The closest alignment of the RC curves can be observed when SUVpeak is used. This demonstrates the potential of this metric being used when quantitative harmonisation is desired. It should however be noted that with the use of SUVpeak, one should expect a decrease in overall contrast recovery, compared to SUVmax.

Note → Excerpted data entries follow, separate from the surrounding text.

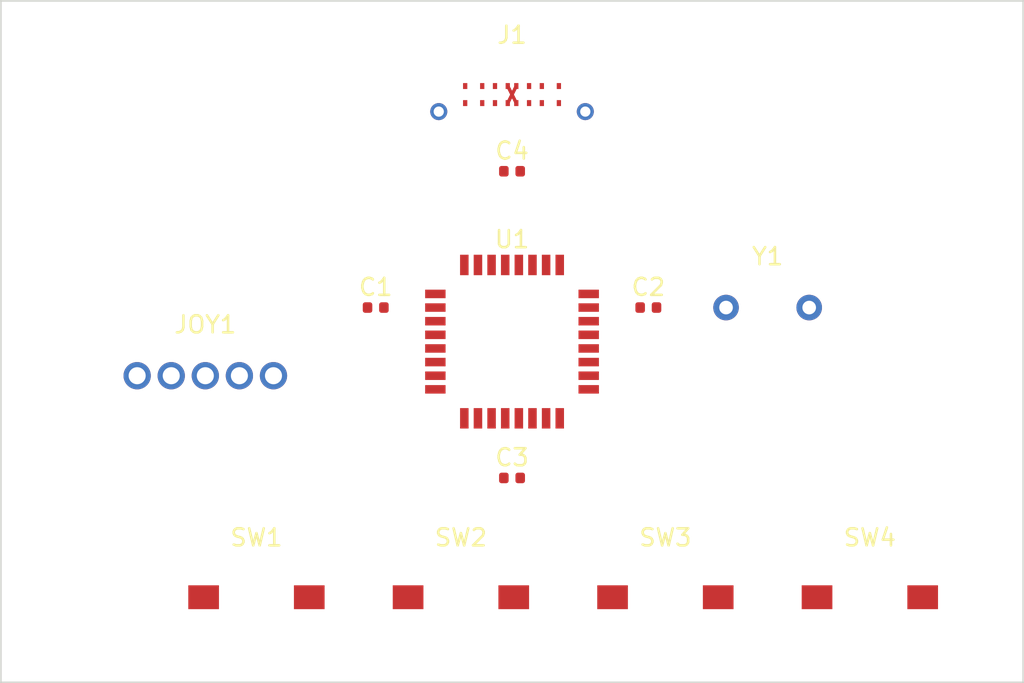
<source format=kicad_pcb>
(kicad_pcb
  (version 20240108)
  (generator "kicad-tools-demo")
  (generator_version "8.0")
  (general
    (thickness 1.6)
    (legacy_teardrops no)
  )
  (paper "A4")
  (layers
    (0 "F.Cu" signal)
    (31 "B.Cu" signal)
    (32 "B.Adhes" user "B.Adhesive")
    (33 "F.Adhes" user "F.Adhesive")
    (34 "B.Paste" user)
    (35 "F.Paste" user)
    (36 "B.SilkS" user "B.Silkscreen")
    (37 "F.SilkS" user "F.Silkscreen")
    (38 "B.Mask" user)
    (39 "F.Mask" user)
    (44 "Edge.Cuts" user)
    (46 "B.CrtYd" user "B.Courtyard")
    (47 "F.CrtYd" user "F.Courtyard")
    (48 "B.Fab" user)
    (49 "F.Fab" user)
  )
  (setup
    (pad_to_mask_clearance 0)
  )
  (net 0 "")
  (net 1 "VBUS")
  (net 2 "VCC")
  (net 3 "GND")
  (net 4 "USB_D+")
  (net 5 "USB_D-")
  (net 6 "USB_CC1")
  (net 7 "USB_CC2")
  (net 8 "JOY_X")
  (net 9 "JOY_Y")
  (net 10 "JOY_BTN")
  (net 11 "BTN1")
  (net 12 "BTN2")
  (net 13 "BTN3")
  (net 14 "BTN4")
  (net 15 "XTAL1")
  (net 16 "XTAL2")
  (gr_rect (start 100.0 100.0) (end 160.0 140.0)
    (stroke (width 0.1) (type default))
    (fill none)
    (layer "Edge.Cuts")
    (uuid "a522f8bb-6c44-4617-8c61-d80a4cde7f99")
  )
  (footprint "Package_QFP:TQFP-32_7x7mm_P0.8mm" (layer "F.Cu") (at 130.0 120.0))
  (footprint "Connector_USB:USB_C_Receptacle_GCT_USB4105" (layer "F.Cu") (at 130.0 105.0))
  (footprint "Module:Joystick_Analog" (layer "F.Cu") (at 112.0 122.0))
  (footprint "Crystal:Crystal_HC49-U_Vertical" (layer "F.Cu") (at 145.0 118.0))
  (footprint "Button_Switch_SMD:SW_SPST_TL3342" (layer "F.Cu") (at 115.0 135.0))
  (footprint "Button_Switch_SMD:SW_SPST_TL3342" (layer "F.Cu") (at 127.0 135.0))
  (footprint "Button_Switch_SMD:SW_SPST_TL3342" (layer "F.Cu") (at 139.0 135.0))
  (footprint "Button_Switch_SMD:SW_SPST_TL3342" (layer "F.Cu") (at 151.0 135.0))
  (footprint "Capacitor_SMD:C_0402_1005Metric" (layer "F.Cu") (at 122.0 118.0))
  (footprint "Capacitor_SMD:C_0402_1005Metric" (layer "F.Cu") (at 138.0 118.0))
  (footprint "Capacitor_SMD:C_0402_1005Metric" (layer "F.Cu") (at 130.0 128.0))
  (footprint "Capacitor_SMD:C_0402_1005Metric" (layer "F.Cu") (at 130.0 110.0))

  (segment
		(start 129.7500 106.0000)
		(end 130.2500 105.0000)
		(width 0.2)
		(layer "F.Cu")
		(net 5)
		(uuid "1eebac80-9535-4c5f-ba01-b13391b36c9c")
	)
	(segment
		(start 129.7500 105.0000)
		(end 130.2500 106.0000)
		(width 0.2)
		(layer "F.Cu")
		(net 4)
		(uuid "92b6dc50-4c04-445a-85bf-7ea706987b42")
	)
)

</source>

Finally, with the shape of 89Zr RC curves shown to be similar to 18F in our pilot study, further harmonisation efforts could be focused on the cross-calibration of the dose calibrators, which is considered to be the largest source of uncertainty in this case. A future 89Zr harmonisation scheme could therefore be based on a 89Zr dose calibrator cross-calibration quality control, with a successful site [18F]FDG EARL accreditation being a prerequisite.

Conclusions

All eight investigated systems demonstrated similarly shaped RC curves, and five of them exhibited close alignment when SUV bias correction was applied. Use of SUVpeak as a metric, which proved to be the least sensitive to noise and reconstruction differences among systems, is strongly recommended for multicentre quantitative 89Zr studies. When PET/CT and dose calibrator cross-calibration procedures are closely followed and the image reconstruction parameters adjusted, the quantitative harmonisation of scanners for 89Zr PET studies is feasible. Yet, our results demonstrate the urgent need to set up a suitable cross-calibration and accreditation programme to facilitate multicentre 89Zr quantitative studies.